Tu as bien raison, ma chère. Je ne suis ni gentille, ni méchante. Je ne suis que le simple reflet de mes passions, ainsi que de mes pulsions. Et le jour où chacun contemplera sa vie, je serai sereine parce que j'aurai réalisé mes buts et mes rêves.

À dessein, je t'ai envoyé ce premier message provocateur, car tu m'intéresses beaucoup. Tu es un peu la personne que j'aurai aimé être tout en sachant pertinemment que je ne le serai jamais, pour la bonne raison que je désire choisir une voie saine. Dis-moi Lilith, qu'est-ce qui t'a empêché de m'envoyer sur les roses, à la lecture de mon message?

Florence

Tu es un être qui choisit, qui s'enflamme, qui palpite, et cela transparait dans tes mots. Tu as choisi de me provoquer et j'ai choisi de ne pas répondre à cette invitation. Pourquoi? Je crois que tu le sais et que cette provocation avait un objectif plus intéressant à mon goût que de déclencher mon courroux.

Tu me dis que tu veux suivre une "voie saine", saine pour toi-même ou au regard de la société? Raconte-moi cette voie.

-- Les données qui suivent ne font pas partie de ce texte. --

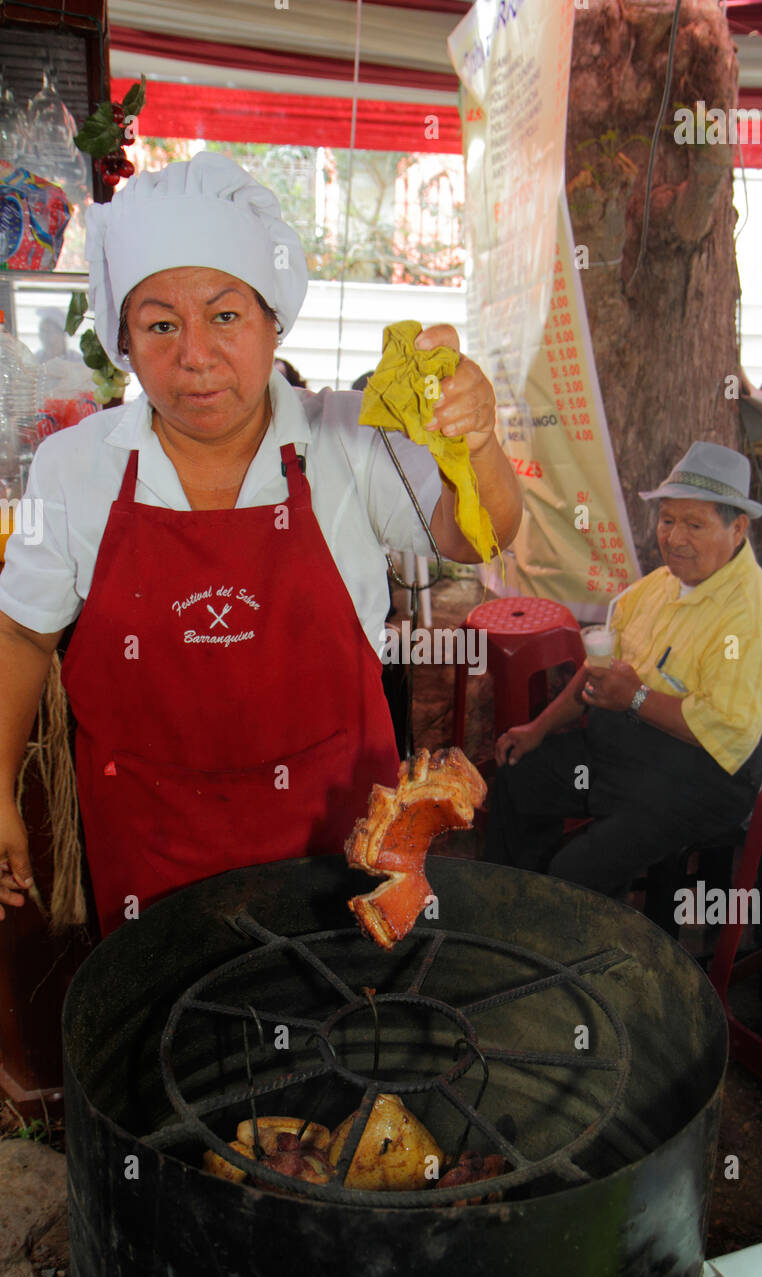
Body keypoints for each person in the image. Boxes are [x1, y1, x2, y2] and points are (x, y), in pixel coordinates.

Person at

Je déduis de cette volonté affirmée que tu juges ma propre voie malsaine. Ce qui est sain un jour ne l'est plus le lendemain. Enfile donc une couche culotte et fais tes besoins devant tout le monde. Cela m'étonnerait que l'assemblée s'extasie en disant "hooooo elle a fait la grosse commission!".

Tout est question de contexte, de moment...

LiLiTH

Ma provocation avait un objectif en effet. Et je crois que dans le secret d'une communication telle que la nôtre, elle se devine aisément.

Quand je parle d'une voie saine, je pense à une vie dans laquelle le mal -ou ce qui lui donne racine- soit le plus éloigné de moi. Je sais que si par hasard je tombais dans la mauvaise voie, ce serait le gouffre qui ne me laisserait plus jamais m'enfuir. Mais, malgré tout, il me plaît, je l'avoue.  Je flirte donc sur les deux chemins, poétesse et prisonnière à la fois.

Là où tu te trompes, c'est qu'en fait, je t'admire pour la voie que tu as choisie de suivre. Je n'ai jamais retrouvé quelqu'un tel que toi.

La vie est ainsi, n'est-ce pas?

Florence

Le mal !

J'ai parcouru le monde, depuis l'origine, et j'ai rarement vu une notion plus fluctuante. Rares sont les hommes qui arrivent à définir clairement le bien et le mal d'une façon universelle. Nombreux sont ceux qui aspirent à se tenir éloignés du mal, mais qui recherchent finalement l'absence de culpabilité ou la légitimité de leurs actes.

Si je décide d'être bonne en me conformant aux Saintes Ecritures, je serai une pêcheresse au regard de biens d'autres religions. Un acte anodin sur un continent est mauvais sur un autre.

Comment penser que les hommes puissent concevoir ce qu'est réellement le bien et le mal, alors qu'ils sont parvenus à légitimer l'acte de tuer à travers la peine de mort?

Et si tu n'étais pas au bord du gouffre? Et si tu avais tout simplement conscience de la nature mouvante de la frontière qui sépare le bien du mal? Il n'y a qu'un arbitre ma Belle: ton esprit! Celui qui a la connaissance du bien et du mal depuis que ton ancêtre a croqué la pomme. Nourris cet esprit, éclaire-le, ouvre-le à d'autres horizons.